What is expected. Which of the rows below contain the word "from"? Filter them out and copy each one in full.

Data under study.
════════════════

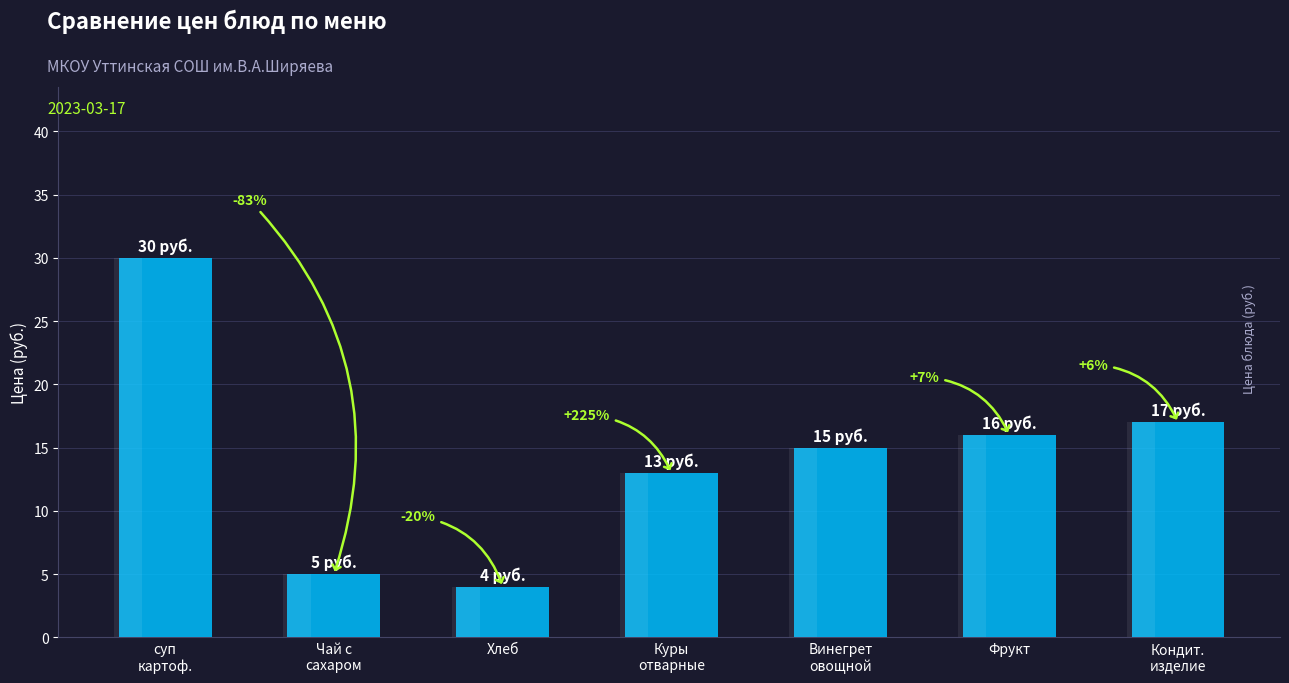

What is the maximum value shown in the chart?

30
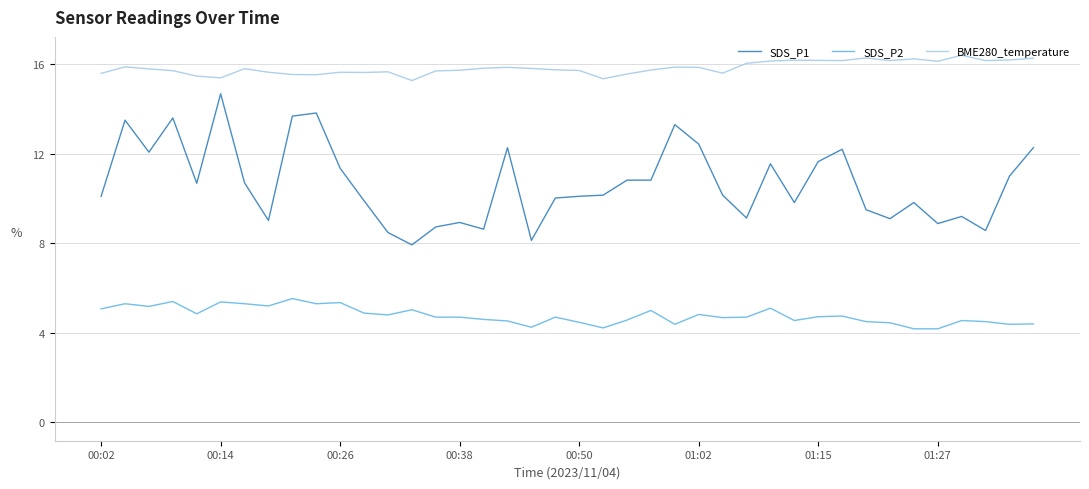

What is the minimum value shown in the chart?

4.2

════════════════

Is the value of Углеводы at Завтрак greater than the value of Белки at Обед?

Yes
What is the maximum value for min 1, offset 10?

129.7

════════════════

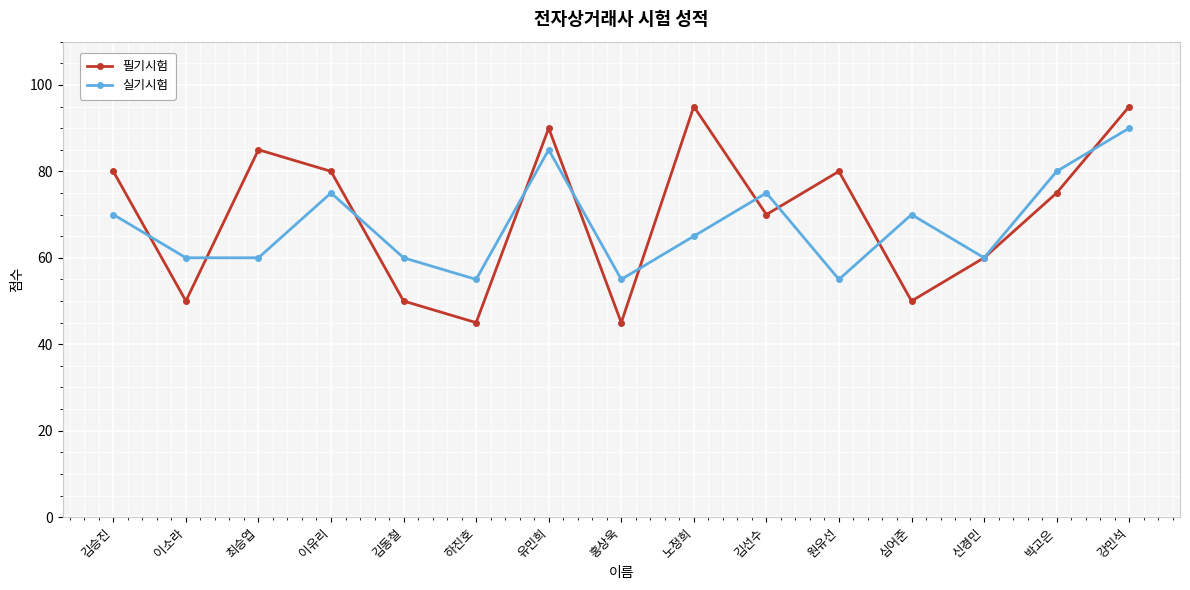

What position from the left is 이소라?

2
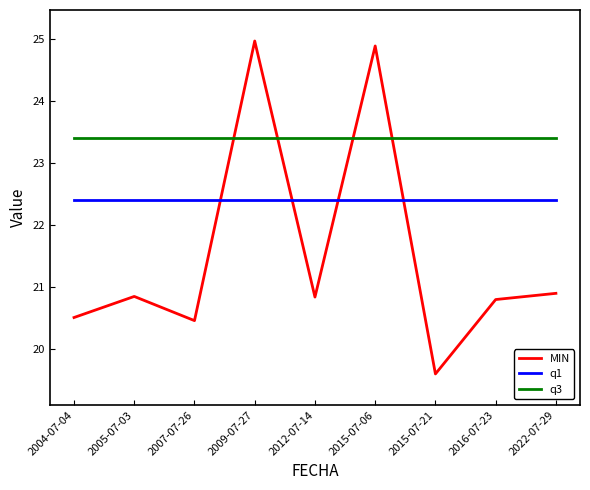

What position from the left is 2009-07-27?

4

════════════════

Task solution.
What position from the left is 이소라?
What position from the left is 2009-07-27?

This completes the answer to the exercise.